We struggle to understand why we can't get what we need and why can't we actually get the right projects off the ground, projects which are good for this country.
The answer is of course economic and fiscal rationalism benefiting those organisations who choose to rely upon it. We continue to fall behind the rest of the developed world on many critical issues including infrastructure and education. Organisations and politicians don't always have our best interests at heart.
View the full story
You appear to have forgotten to answer the question posed in your title. But I'll bite regardless.
A simple question - why should the taxpayer be asked to put up $100 billion to allow businessy types to have more convenient travel between capitals? Remind me of the lasting social benefit that this brings? Why should society devote a significant chunk of its resources for the benefit of a select part of the population that are already relatively well off?

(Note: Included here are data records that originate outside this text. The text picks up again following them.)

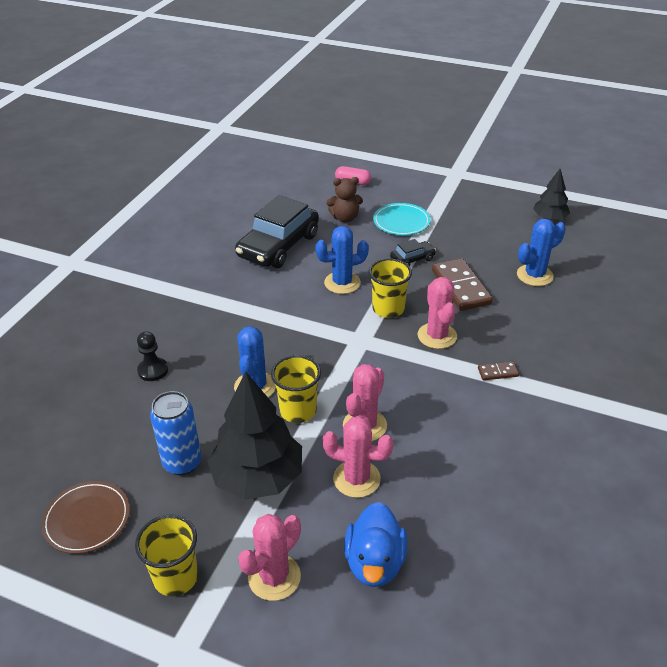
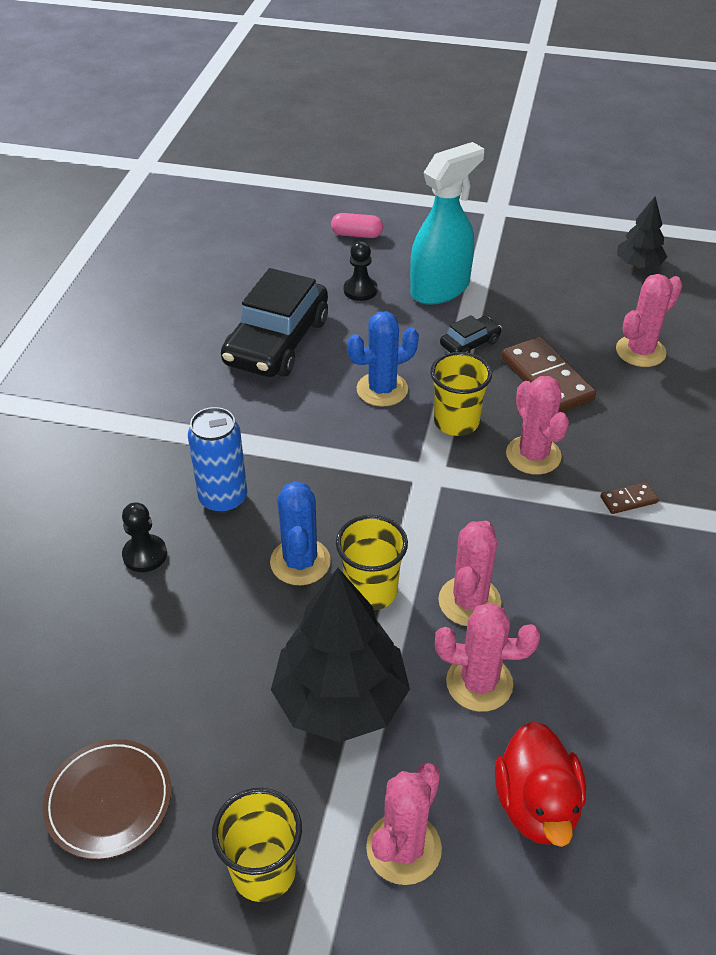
camera: 10 degrees left, 5 degrees up
blue can [150,391,202,475] -> blue can moved to [188,407,247,514]
brown teddy bear [326,177,363,222] -> black pawn [344,241,378,301]
blue duck [344,502,408,587] -> red duck [495,721,586,847]
turquoise plate [373,203,431,235] -> turquoise spray bottle [410,142,484,305]
blue cactus [517,219,566,286] -> pink cactus [616,274,682,367]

If HSR is so good, what things should governments and society not spend money on instead in order to fund it? Health? Education? Public Transport? The NBN? To fund $100 billion capital you need to shift about $5 billion a year from somewhere else, on an on-going basis. What's it to be? When you polled the Australian people, did you put that real choice in front of them? Did they volunteer how much extra tax they were willing to pay? What they were willing to go without?
When advocates in regional communities began spruiking this, were they similarly volunteering how much they'd be willing to tip into the pot by some means? Were local governments happy to commit their rate payers for a couple of billion or did they just have their begging bowls out in front of the federal purse?
If HSR is that worthwhile, perhaps we should shut down the existing passenger rail systems in the three capitals on the east coast? That would more or less free up the required public funds. You might upset a few "special interest groups", but I'm sure the fact that they can then travel between interstate capitals, for about the same price as they current fly, taking about the same time, would more than make up for it. Are you still keen?
If you could get between Sydney and Canberra by train in less than sixty minutes for about double or more the cost of the plane, would that interest you? Because that's the sort of cost that you should be considering, in the absence of a huge taxpayer subsidy.
Most things look like a good idea - until someone has to pay!
Let us say some benevolent entity happened to donate the $100 billion - are you telling me that with all the discussion about infrastructure shortages in urban and freight transport, the pressing needs associated with the aging population, the need to remain productively competitive relative to other world economies, the compelling benefits that result from improving education levels, the chronic disadvantage that a large chunk of the indigenous population still endure, the potential challenges associated with Australia's reliance on high carbon energy sources and industries, etc, etc the best thing you could think of to spend that windfall on is a high speed train?? WTF??
Regardless of your point of view, putting this project in the same league as the NBN in terms of the breadth of social benefit or even just the cost/benefit ratio is laughable. Similarly, pretending there's some overarching conspiracy by airlines or whoever to suppress the project in the face of the very publicly available studies and discussion is just plain silly. Conspiracy is the last refuge of those that have lost the rational argument.